## Saved entries:
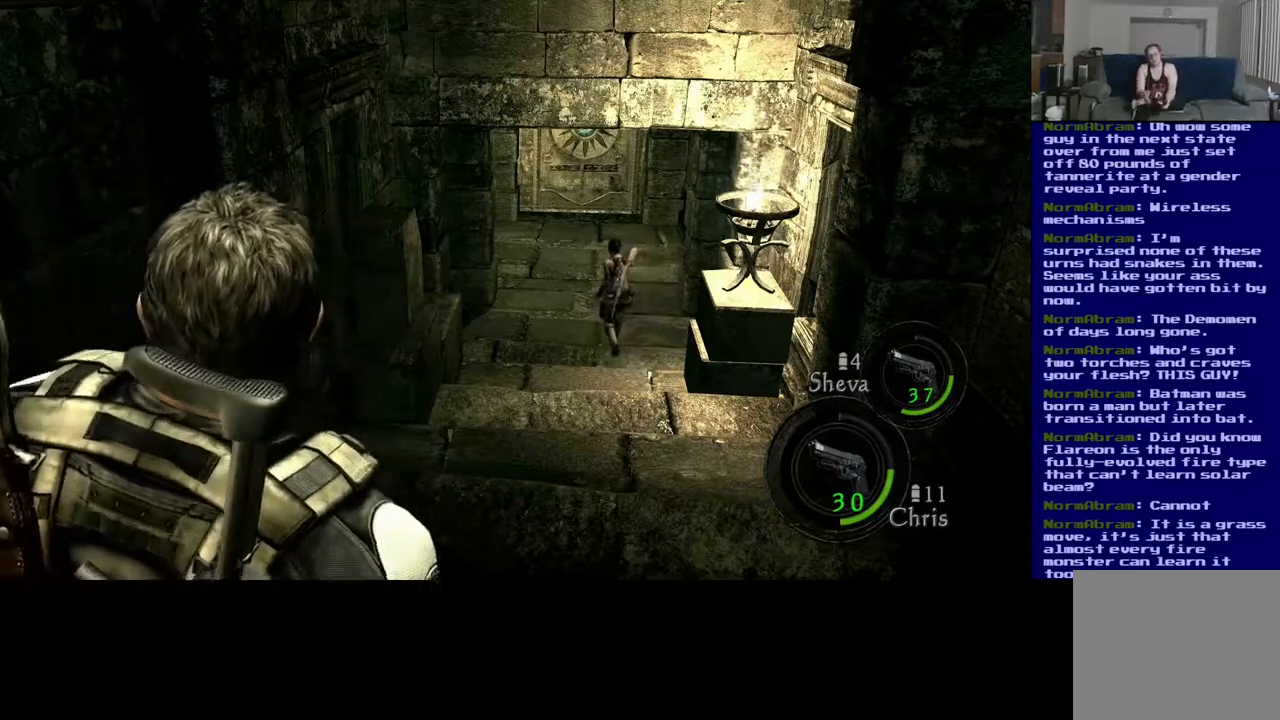
Gameplay with a controller (Xbox layout); each line is a JSON object with the inputs held at the frame after it. "events" lists button and stick changes between this image and that frame as [ms after this image, input, new state], when the widget could be followed in between. Not read: R3.
{"buttons": [], "left_stick": "up", "right_stick": "center", "events": [[417, "left_stick", "up"]]}
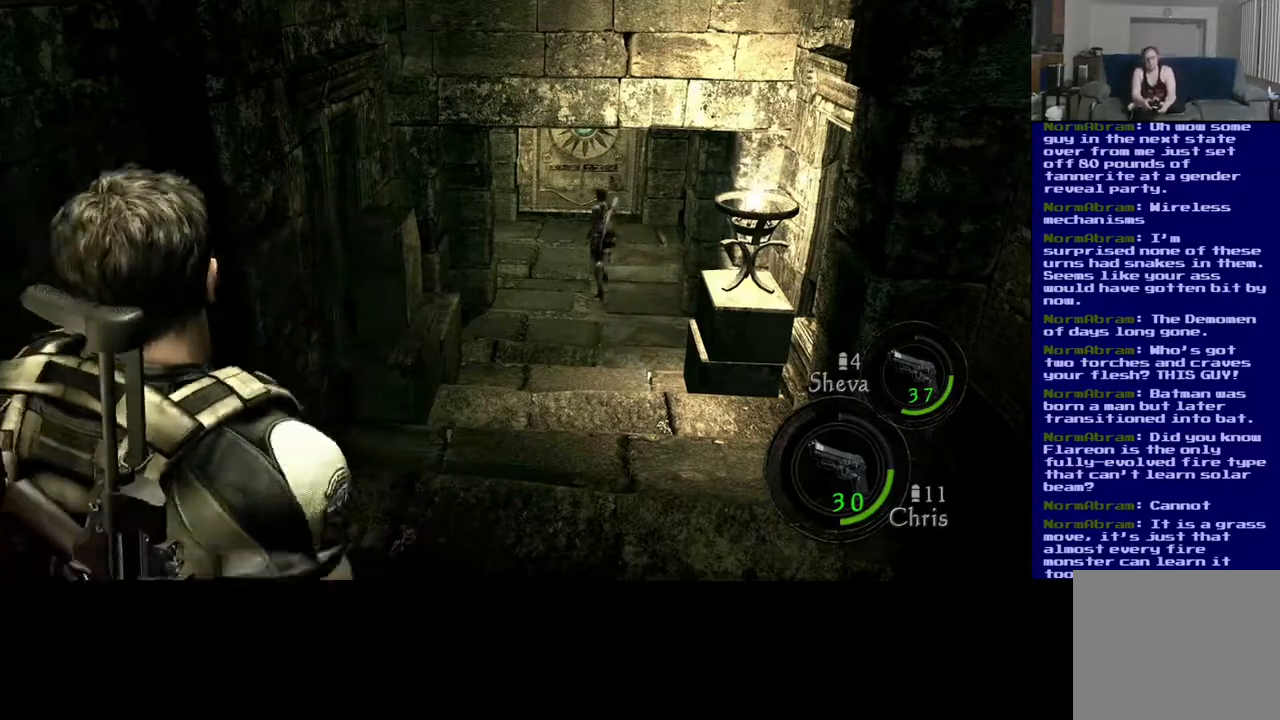
{"buttons": [], "left_stick": "up", "right_stick": "center", "events": []}
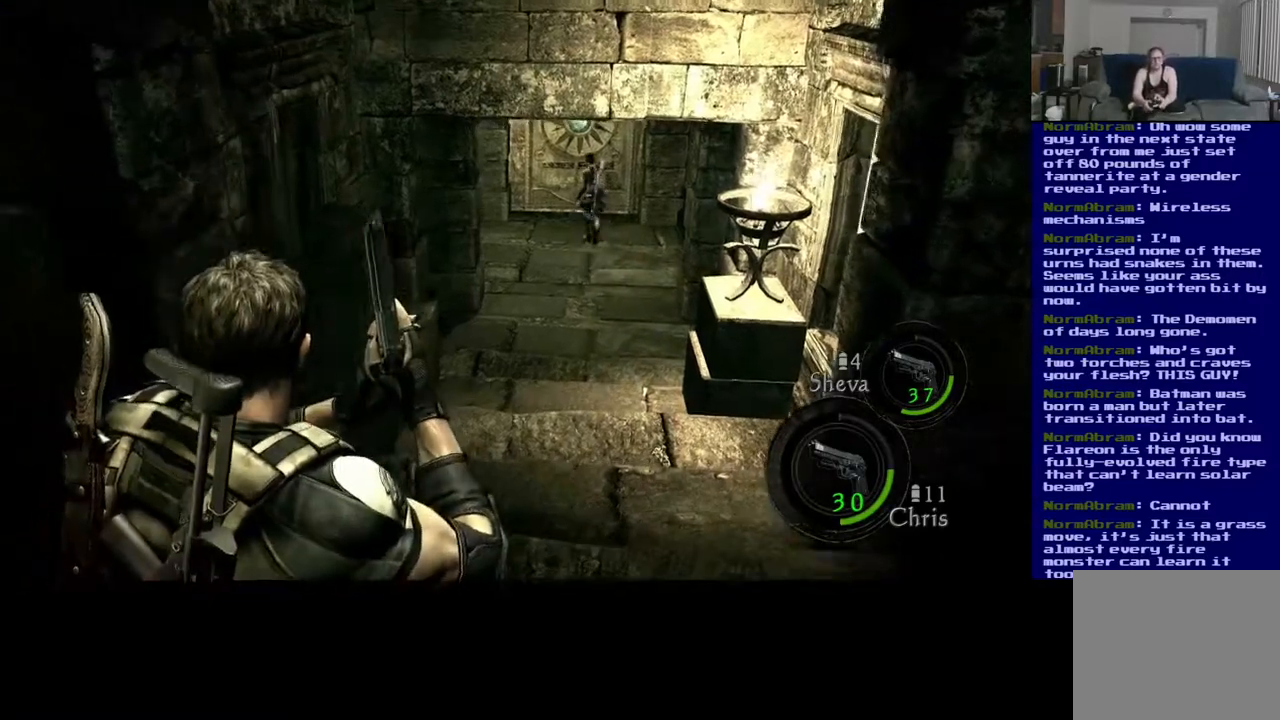
{"buttons": ["L3"], "left_stick": "up-right", "right_stick": "center", "events": [[67, "L3", "down"], [67, "left_stick", "up-right"]]}
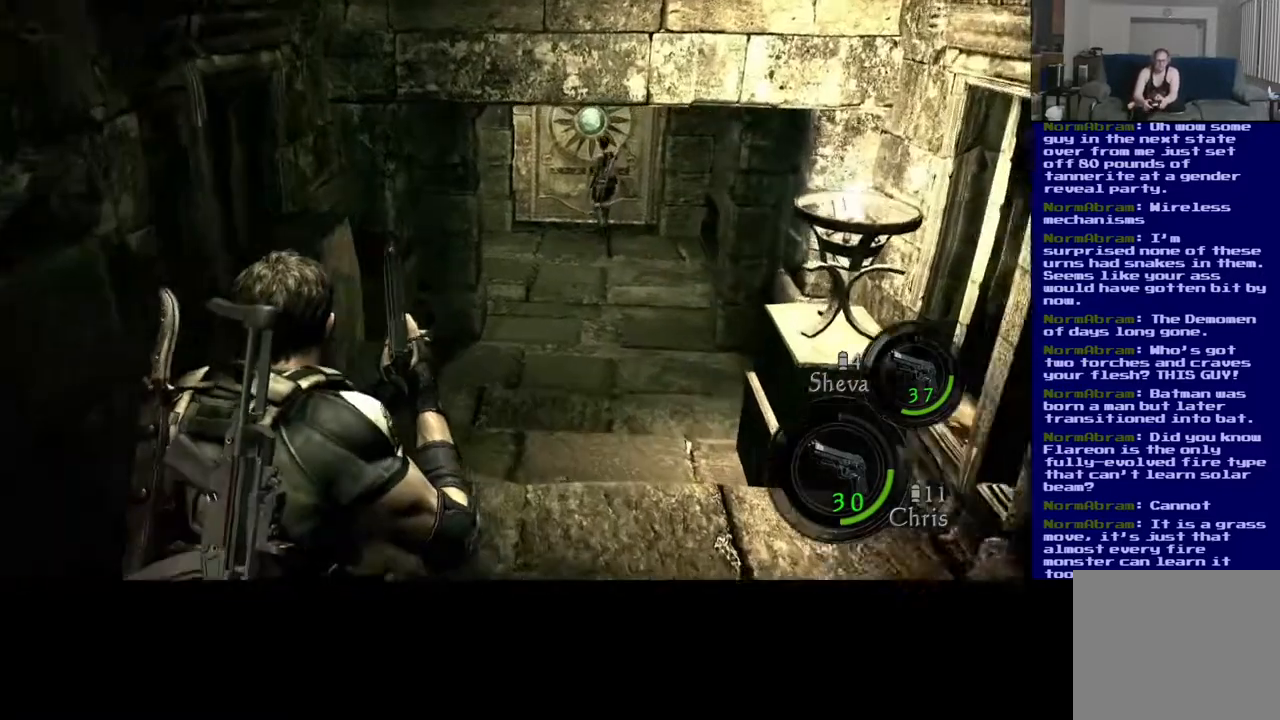
{"buttons": ["L3"], "left_stick": "up-right", "right_stick": "center", "events": []}
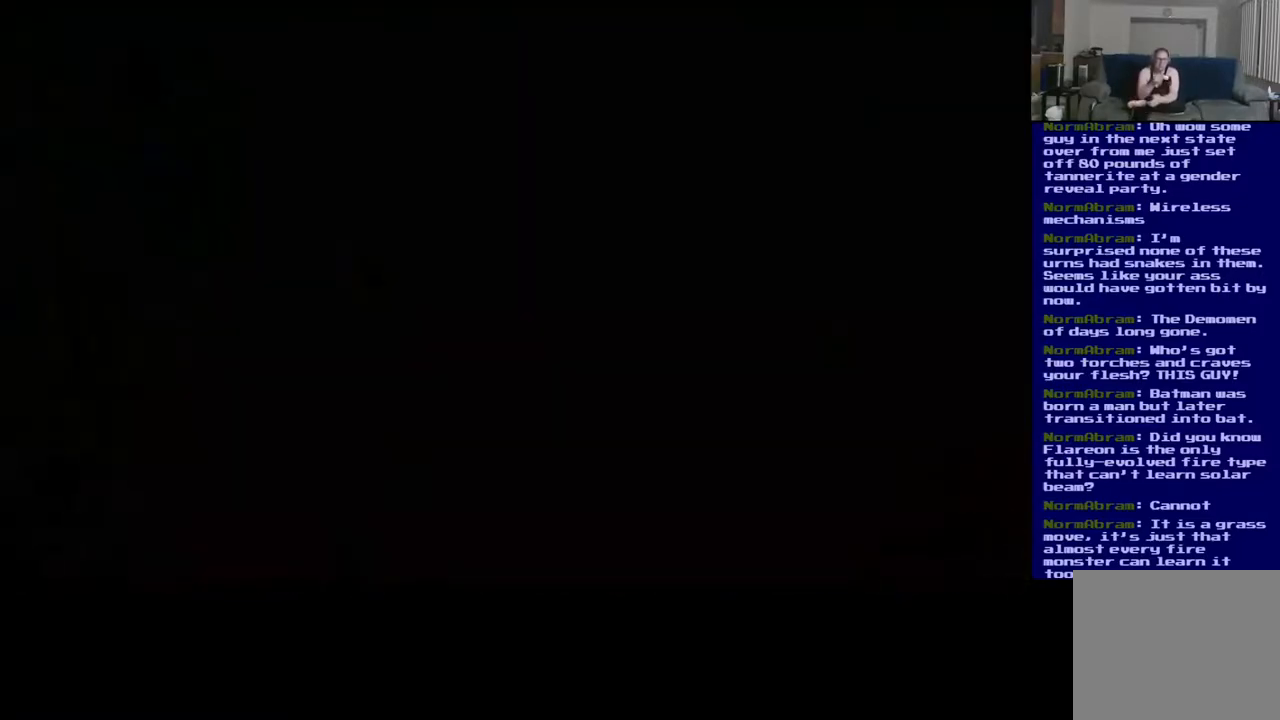
{"buttons": [], "left_stick": "up", "right_stick": "center", "events": [[267, "L3", "up"], [450, "left_stick", "up"]]}
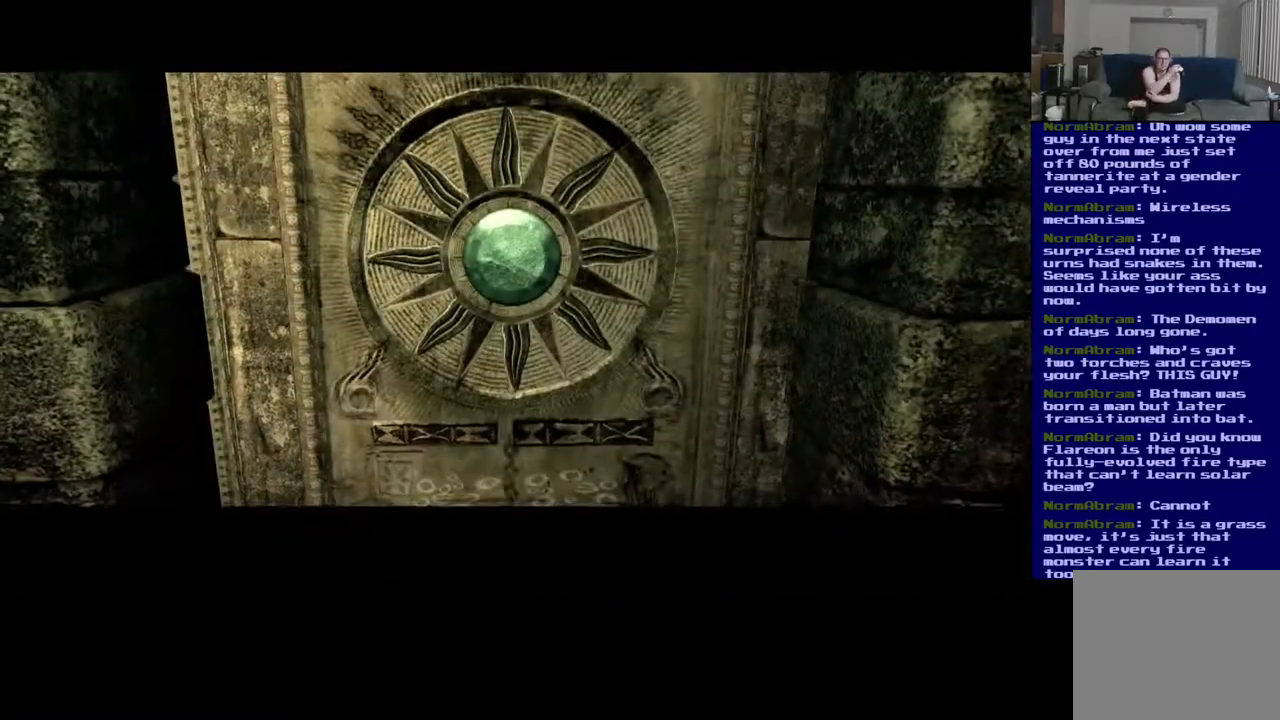
{"buttons": [], "left_stick": "center", "right_stick": "center", "events": [[83, "left_stick", "center"]]}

## What is needed:
Go through the data above and transcribe it in full, omitting any image.

## Completed task:
Gameplay with a controller (Xbox layout); each line is a JSON object with the inputs held at the frame after it. "events" lists button and stick changes between this image and that frame as [ms after this image, input, new state], when the widget could be followed in between. Not read: R3.
{"buttons": [], "left_stick": "up", "right_stick": "center", "events": [[417, "left_stick", "up"]]}
{"buttons": [], "left_stick": "up", "right_stick": "center", "events": []}
{"buttons": ["L3"], "left_stick": "up-right", "right_stick": "center", "events": [[67, "L3", "down"], [67, "left_stick", "up-right"]]}
{"buttons": ["L3"], "left_stick": "up-right", "right_stick": "center", "events": []}
{"buttons": [], "left_stick": "up", "right_stick": "center", "events": [[267, "L3", "up"], [450, "left_stick", "up"]]}
{"buttons": [], "left_stick": "center", "right_stick": "center", "events": [[83, "left_stick", "center"]]}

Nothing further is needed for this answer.